*** Text for analysis Section Begins ***

Ephraim Clark arrived from England in 1780 settling in Philadelphia. Ephraim was a distinguished maker as was his son, Benjamin, who was listed in directories as a clock and watchmaker from 1793 to 1848. Together, they ran the business and in 1793 succeeded the eminent Philadelphia clock and watchmaker John Wood, who headed the local guild, The Philadelphia Clock and Watchmakers Company (Harris, 699), a good indication of Clark's capabilities and stature in the Philadelphia community. 

Benjamin's sons, Charles, Jesse and Ellis all worked in the business at times until 1811 when Ephraim retired. Benjamin and son Ellis continued under the name B&E Clark from 1811 to 1845 and became one of the largest material dealers, including the largest suppliers of imported forgings and castings to Pennsylvania tall case makers (Gibbs, 24).

*** Text for analysis Section Ends ***
*** Information provided Section Begins ***

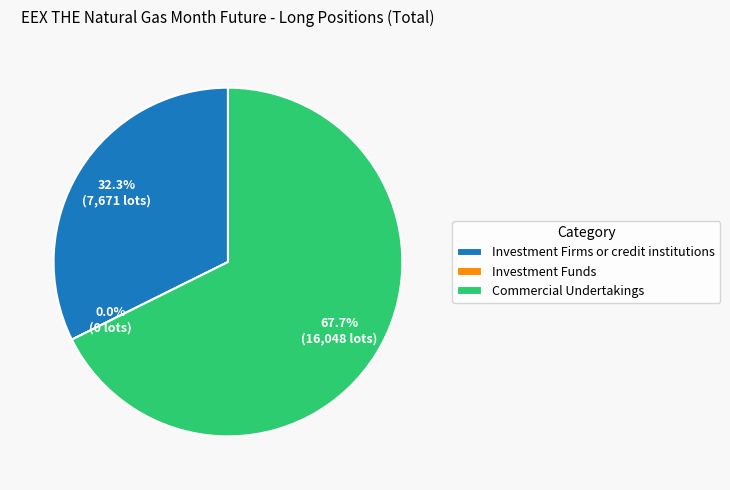

Combined, do Investment Firms or credit institutions and Investment Funds account for over 50%?

No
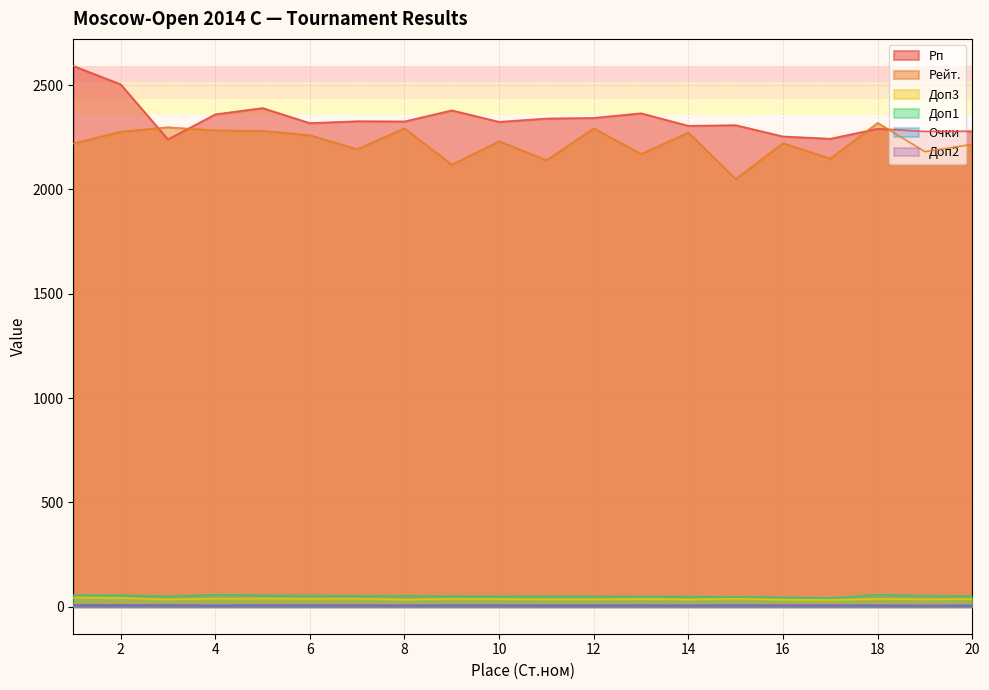

What is the sum of the Доп1 values at 2 and 5?

109.0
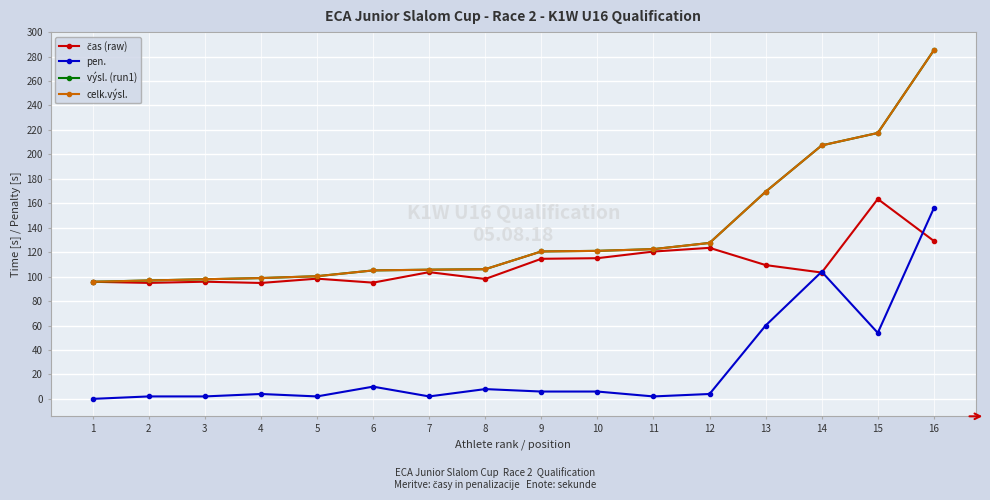

What is the value of the výsl. (run1) point at the 11th from the left?

122.5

*** Information provided Section Ends ***

# Required actions
**1.** In one to three sentences, explain what the text about the Clark family of Philadelphia clockmakers says made succeeding John Wood in 1793 a sign of Clark's capabilities and stature.
**2.** Translate this sentence from the text about the Clark clockmakers into Spanish: "Ephraim Clark arrived from England in 1780 settling in Philadelphia."
**3.** Go on with the text about the Clark family of Philadelphia clockmakers, starting after its final sentence.
These records come from a separate source.

# Results by task
**1.** John Wood was an eminent Philadelphia clock and watchmaker who headed the local guild, The Philadelphia Clock and Watchmakers Company. Taking over from someone of that standing is what the text treats as a good indication of Clark's capabilities and stature in the Philadelphia community.

**2.** Ephraim Clark llegó de Inglaterra en 1780 y se estableció en Filadelfia.

**3.**
Ephraim Clark Watch
Ephraim Clark Watch

Ephraim Clark
Description: Movement signed "Ephm Clark 409 Philadelphia" Beautifully finished, high grade fusee movement with a verge escapement, round baluster pillars, enamel dial with intricate gold hands, and signed and numbered dust cap.

Ephraim Clark Watch

Matching silver pair cases with Chester date mark for 1800 and maker mark "IE" (John Ellison of Liverpool).

Ephraim Clark Watch

Ephraim Clark's watch paper: Ephraim Clark Watch & Clock Maker, The South East Corner of Front and Market Streets, Philad. Uncut early American papers like this one are rarely seen, circa 1780.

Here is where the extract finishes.